The total of the sums credited by the banks to private depositors in respect of these discounts will be reimbursed to them by a Scottish Treasury credit. The capital account will be "depreciated" by such sums, and "appreciated" by all capital development. The existing banks will be empowered to charge an equitable sum for the services thus rendered.


(8) The hours of Government offices will be reduced to four hours per day. To meet the temporary congestion of work, additional staff will be employed, such staff, however, doing identical work with the existing staff in the form of a second shift, and sharing with the existing staff the chances of promotion irrespective of seniority. (The object of this is to discourage the well-known bureaucratic tendency to enhance the importance of existing staffs by employing additional numbers of persons ranking by virtue of seniority below the original officials, and, at the same time, to afford an opportunity of appointing a duplicate set of officials to check reaction without dislocation of existing routine.)

(9) Wage rates in all organised industries will be reduced by 25 per cent where such reduction does not involve a loss to the wage-earner exceeding 20 per cent of the sums received in the form of national dividend.

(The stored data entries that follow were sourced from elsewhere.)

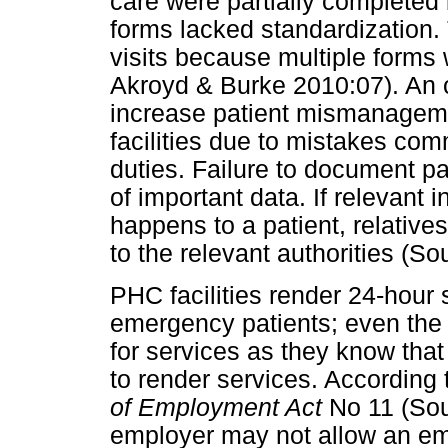
care were partially completed
forms lacked standardization.
visits because multiple forms 
Akroyd & Burke 2010:07). An 
increase patient mismanagem
facilities due to mistakes com
duties. Failure to document pa
of important data. If relevant
happens to a patient, relative
to the relevant authorities (So
PHC facilities render 24-hour 
emergency patients; even the 
for services as they know that
to render services. According 
of Employment Act
No 11 (Sou
employer may not allow an em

The wage rates ruling in 1928 to be taken as the basis against which the reduction would be made.

Any trade union violating a wage agreement to render its membership liable to suspension of national dividend, and any employers' organisation committing a similar offence, to be liable to suspension of price assistance or wage reduction.


For a period of five years after the initiation of this scheme, failure on the part of any individual to accept employment in whatever trade, business, or vocation he was classified in the last census, under conditions recognised as suitable to that employment (unless exempted on a medical certificate), will render such individual liable to suspension of benefit in respect of the national dividend.

(10) Taxation of specific articles or specific forms of property to be abolished. Any taxation found to be necessary to take the form either of a flat non-graduated taxation of net income or a percentage ad valorem tax upon sales, or both forms of taxation together.


The price level of 1928 has been taken for the rough estimate of the items which, when added together, make up the Real Assets or Real Capital account of Scotland. The Financial Credit, which is equivalent to this, appears in a National Account as a contra-item. Money and Real assets are on opposite sides of the account (and should balance) not, as in a commercial account, on the same side of the account.